Visualizing and Building Evals 05:06

  • Evals are presented via a basketball court analogy: shots (data points) plotted as made or missed attempts.
  • Proximity to the basket represents task difficulty and match to the app’s core domain; out-of-bounds shots represent irrelevant or out-of-scope queries.
  • Building robust evals requires collecting real user data, understanding boundaries, and ensuring diverse coverage across the "court".
  • Prompts outside the core domain should not be prioritized for eval development.

Data Collection and Understanding Your "Court" 07:54

  • Gather as much real user data as possible through thumbs up/down feedback, random sampling from logs, community forums, and social media reports.
  • No shortcuts exist; thorough, regular data review is essential.
  • A balanced and well-mapped eval dataset exposes both strong and weak app areas, helping teams target future improvements.

Structuring Evals: Constants and Tasks 09:15

  • Distinguish between constants (user data) and variables (evaluation tasks like system prompts, pre-processing, RAG).
  • This separation promotes clarity, reuse, and easier updates when experimenting with new configurations.
  • Use middleware (e.g., in AI SDK) to keep shared logic between API routes and evals, ensuring "practice" matches "real game" conditions.

Designing Effective Scoring for Evals 10:40

  • Scoring strategies must fit the domain; deterministic pass/fail checks are preferred for simplicity and clarity, aiding debugging and collaboration.
  • Complex tasks may require human review to collect accurate evaluation signals.
  • Enhancing prompts for easier automated scoring (e.g., using answer tags) is encouraged during evaluation, even if not used in production.

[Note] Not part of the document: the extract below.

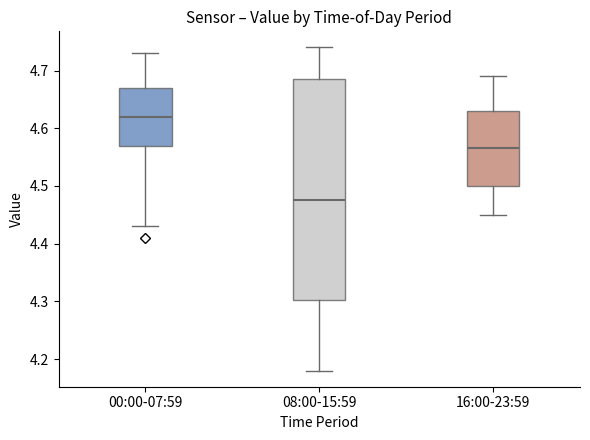

Where is the lower edge of the box for 00:00-07:59 on the y-axis? The values are not printed on the chart, so give them approximately, as read against the axis.

4.57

Continuous Integration and Reporting with Evals 12:38

  • Integrate evals into CI pipelines to monitor and report on improvements or regressions with each code/prompt change.
  • Visualizations (like the basketball court) help identify which app areas improve or break with each iteration.

Summary and Outcomes of Good Evals Practice 13:10

  • Evals should be treated as core to the application's data and model improvement loop.
  • Systematically applying and tracking evals leads to greater app reliability, better user experience, higher retention, and reduced operational overhead.
  • Continuous measurement and visual reporting enable precise and targeted improvements.

Q&A and Additional Insights 14:18

  • Running evals frequently (daily or pre-deployment) helps track performance regressions.
  • By running the same questions multiple times, teams can measure consistency and identify areas where reliability drops with more challenging or less common inputs.